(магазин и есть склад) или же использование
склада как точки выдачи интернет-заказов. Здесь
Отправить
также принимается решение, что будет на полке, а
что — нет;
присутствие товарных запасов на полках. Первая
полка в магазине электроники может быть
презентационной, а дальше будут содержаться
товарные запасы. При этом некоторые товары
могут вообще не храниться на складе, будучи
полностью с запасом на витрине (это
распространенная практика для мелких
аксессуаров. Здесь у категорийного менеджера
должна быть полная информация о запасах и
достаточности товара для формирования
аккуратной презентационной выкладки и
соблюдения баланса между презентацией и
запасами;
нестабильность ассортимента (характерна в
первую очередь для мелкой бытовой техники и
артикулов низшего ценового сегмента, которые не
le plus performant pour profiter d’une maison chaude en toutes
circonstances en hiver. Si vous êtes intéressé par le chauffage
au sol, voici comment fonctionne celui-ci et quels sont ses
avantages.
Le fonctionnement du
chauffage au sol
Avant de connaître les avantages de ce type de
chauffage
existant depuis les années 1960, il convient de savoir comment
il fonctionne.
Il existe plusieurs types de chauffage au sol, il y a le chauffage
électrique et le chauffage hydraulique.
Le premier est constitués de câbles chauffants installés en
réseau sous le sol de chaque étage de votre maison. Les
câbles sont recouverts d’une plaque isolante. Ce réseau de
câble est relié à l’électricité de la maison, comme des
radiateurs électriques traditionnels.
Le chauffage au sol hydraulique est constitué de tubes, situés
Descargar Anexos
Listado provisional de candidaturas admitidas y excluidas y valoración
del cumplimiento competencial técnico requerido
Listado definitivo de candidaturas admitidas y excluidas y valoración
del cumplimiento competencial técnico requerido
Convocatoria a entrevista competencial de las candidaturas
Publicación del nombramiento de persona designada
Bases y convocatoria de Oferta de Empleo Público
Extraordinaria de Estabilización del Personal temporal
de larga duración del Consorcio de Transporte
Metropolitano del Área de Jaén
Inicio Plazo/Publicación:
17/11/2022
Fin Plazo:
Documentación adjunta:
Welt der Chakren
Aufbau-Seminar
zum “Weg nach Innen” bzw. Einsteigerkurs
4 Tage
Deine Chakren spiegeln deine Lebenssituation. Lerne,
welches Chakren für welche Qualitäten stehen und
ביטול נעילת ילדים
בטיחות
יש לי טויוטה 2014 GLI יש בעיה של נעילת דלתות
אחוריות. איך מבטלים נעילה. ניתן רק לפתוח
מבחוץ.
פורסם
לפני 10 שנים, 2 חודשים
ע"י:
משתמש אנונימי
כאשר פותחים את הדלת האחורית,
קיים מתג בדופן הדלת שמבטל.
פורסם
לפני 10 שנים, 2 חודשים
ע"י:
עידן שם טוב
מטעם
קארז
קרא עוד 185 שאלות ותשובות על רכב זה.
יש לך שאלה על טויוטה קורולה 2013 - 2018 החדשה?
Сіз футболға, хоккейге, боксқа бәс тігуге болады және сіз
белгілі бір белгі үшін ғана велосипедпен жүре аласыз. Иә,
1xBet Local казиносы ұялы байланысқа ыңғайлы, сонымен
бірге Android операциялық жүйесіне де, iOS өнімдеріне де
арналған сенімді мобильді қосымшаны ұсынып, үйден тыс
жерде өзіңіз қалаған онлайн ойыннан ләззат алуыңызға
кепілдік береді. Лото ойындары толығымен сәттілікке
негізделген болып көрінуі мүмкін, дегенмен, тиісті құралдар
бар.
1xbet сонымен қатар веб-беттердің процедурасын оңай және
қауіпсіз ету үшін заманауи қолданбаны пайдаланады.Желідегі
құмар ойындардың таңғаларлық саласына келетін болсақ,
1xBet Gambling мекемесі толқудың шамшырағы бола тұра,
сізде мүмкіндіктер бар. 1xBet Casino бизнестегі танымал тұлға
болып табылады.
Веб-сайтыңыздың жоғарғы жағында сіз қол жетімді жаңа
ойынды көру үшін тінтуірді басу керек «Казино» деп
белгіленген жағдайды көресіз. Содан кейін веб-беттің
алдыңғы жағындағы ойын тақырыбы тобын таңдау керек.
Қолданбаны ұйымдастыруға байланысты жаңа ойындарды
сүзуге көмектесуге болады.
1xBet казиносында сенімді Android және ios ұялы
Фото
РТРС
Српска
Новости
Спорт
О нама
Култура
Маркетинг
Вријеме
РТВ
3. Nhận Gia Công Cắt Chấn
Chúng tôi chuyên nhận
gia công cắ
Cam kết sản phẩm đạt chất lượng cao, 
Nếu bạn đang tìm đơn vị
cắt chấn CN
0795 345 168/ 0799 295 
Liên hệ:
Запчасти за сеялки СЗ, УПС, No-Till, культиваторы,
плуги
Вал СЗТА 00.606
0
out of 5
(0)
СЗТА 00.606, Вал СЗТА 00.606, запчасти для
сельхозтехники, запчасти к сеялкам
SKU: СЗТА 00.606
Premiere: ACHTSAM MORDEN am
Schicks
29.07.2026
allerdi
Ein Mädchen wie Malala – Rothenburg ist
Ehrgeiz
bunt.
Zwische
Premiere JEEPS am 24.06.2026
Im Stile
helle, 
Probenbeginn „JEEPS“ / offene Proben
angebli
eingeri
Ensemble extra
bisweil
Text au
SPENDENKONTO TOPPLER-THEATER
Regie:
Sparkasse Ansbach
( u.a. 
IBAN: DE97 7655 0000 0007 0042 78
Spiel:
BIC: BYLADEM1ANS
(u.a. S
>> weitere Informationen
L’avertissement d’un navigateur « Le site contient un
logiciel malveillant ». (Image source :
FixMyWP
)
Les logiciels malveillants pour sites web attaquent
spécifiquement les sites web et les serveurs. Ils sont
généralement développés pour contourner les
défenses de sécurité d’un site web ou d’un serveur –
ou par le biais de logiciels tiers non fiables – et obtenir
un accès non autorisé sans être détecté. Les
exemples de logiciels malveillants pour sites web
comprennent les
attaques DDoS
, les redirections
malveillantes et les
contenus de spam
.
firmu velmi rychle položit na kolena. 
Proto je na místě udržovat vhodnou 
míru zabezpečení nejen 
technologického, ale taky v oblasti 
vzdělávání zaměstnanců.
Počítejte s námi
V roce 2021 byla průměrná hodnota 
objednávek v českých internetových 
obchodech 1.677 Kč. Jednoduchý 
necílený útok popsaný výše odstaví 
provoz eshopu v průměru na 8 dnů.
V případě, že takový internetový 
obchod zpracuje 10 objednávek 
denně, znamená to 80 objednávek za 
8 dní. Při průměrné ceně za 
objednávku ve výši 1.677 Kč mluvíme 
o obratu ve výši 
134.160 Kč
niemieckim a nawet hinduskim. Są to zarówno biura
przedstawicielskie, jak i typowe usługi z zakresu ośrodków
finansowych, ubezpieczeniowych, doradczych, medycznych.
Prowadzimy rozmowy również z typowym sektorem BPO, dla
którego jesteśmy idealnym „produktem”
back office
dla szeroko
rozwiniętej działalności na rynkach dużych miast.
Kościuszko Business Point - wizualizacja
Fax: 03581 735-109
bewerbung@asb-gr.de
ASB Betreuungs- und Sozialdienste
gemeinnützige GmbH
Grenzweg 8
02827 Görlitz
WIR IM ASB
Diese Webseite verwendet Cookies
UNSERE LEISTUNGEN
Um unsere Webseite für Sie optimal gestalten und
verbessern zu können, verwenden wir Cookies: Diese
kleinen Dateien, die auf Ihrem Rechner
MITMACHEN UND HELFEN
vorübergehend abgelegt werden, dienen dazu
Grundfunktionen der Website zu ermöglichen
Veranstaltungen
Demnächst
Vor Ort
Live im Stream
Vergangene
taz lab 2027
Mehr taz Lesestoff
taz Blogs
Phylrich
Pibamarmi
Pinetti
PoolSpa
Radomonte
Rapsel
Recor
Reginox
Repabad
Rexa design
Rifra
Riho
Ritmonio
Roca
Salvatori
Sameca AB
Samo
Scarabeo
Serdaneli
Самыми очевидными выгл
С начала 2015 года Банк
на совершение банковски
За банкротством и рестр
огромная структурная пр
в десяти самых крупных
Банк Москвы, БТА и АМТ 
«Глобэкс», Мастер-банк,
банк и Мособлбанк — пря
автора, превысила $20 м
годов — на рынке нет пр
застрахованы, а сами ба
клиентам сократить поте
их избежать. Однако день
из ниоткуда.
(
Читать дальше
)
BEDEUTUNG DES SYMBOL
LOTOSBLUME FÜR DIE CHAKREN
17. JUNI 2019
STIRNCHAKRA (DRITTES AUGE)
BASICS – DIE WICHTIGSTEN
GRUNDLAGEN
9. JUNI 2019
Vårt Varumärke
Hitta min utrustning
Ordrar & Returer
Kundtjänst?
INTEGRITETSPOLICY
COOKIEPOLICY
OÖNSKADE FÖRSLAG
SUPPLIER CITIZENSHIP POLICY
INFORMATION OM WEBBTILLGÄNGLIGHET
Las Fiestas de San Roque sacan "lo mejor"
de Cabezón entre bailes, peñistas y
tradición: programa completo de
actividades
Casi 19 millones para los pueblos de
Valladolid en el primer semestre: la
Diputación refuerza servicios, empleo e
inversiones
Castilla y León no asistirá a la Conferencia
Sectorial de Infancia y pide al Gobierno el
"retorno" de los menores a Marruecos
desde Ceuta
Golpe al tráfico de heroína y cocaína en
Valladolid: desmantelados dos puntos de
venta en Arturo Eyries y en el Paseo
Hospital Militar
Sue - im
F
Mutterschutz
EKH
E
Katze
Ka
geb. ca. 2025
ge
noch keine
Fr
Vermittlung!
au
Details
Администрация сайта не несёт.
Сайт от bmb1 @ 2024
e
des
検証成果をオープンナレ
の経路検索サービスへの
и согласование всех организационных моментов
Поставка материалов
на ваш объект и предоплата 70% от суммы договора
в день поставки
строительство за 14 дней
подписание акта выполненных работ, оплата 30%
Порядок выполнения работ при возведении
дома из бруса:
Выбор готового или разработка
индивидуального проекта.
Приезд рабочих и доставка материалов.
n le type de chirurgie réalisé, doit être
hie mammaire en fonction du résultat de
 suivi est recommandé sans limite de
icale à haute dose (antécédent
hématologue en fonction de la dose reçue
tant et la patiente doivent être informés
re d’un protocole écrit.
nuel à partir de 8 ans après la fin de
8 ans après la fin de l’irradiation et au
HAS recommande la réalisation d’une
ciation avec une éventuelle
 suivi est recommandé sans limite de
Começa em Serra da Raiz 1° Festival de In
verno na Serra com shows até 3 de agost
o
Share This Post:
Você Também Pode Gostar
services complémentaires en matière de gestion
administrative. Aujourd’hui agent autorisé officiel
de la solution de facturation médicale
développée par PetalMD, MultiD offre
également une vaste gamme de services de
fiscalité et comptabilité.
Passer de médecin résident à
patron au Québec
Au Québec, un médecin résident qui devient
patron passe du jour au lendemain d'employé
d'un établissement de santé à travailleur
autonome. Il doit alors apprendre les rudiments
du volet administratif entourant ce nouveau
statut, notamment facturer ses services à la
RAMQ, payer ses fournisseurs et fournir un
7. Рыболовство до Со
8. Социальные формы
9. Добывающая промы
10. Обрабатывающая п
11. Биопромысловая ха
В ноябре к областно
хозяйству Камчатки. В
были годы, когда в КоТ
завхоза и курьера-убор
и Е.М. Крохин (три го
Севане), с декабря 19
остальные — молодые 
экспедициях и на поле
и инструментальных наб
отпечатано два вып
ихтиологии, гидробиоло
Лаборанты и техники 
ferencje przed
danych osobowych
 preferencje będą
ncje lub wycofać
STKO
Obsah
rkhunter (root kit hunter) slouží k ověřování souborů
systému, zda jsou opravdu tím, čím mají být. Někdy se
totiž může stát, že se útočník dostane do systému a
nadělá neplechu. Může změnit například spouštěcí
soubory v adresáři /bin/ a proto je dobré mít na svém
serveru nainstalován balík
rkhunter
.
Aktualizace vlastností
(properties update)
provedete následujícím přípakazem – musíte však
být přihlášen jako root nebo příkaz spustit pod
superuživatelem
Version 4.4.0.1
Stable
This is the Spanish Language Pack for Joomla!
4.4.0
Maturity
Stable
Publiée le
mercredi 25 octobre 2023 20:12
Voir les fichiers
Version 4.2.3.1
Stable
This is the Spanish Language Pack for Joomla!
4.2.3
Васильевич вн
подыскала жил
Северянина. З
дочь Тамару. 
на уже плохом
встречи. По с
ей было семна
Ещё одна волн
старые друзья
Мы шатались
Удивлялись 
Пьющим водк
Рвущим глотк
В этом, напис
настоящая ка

_Activity_
Could you return, word for word, every line from the start of the rows through the line containing "circonstances en hiver.", including that line?

_Response_
(магазин и есть склад) или же использование
склада как точки выдачи интернет-заказов. Здесь
Отправить
также принимается решение, что будет на полке, а
что — нет;
присутствие товарных запасов на полках. Первая
полка в магазине электроники может быть
презентационной, а дальше будут содержаться
товарные запасы. При этом некоторые товары
могут вообще не храниться на складе, будучи
полностью с запасом на витрине (это
распространенная практика для мелких
аксессуаров. Здесь у категорийного менеджера
должна быть полная информация о запасах и
достаточности товара для формирования
аккуратной презентационной выкладки и
соблюдения баланса между презентацией и
запасами;
нестабильность ассортимента (характерна в
первую очередь для мелкой бытовой техники и
артикулов низшего ценового сегмента, которые не
le plus performant pour profiter d’une maison chaude en toutes
circonstances en hiver. Si vous êtes intéressé par le chauffage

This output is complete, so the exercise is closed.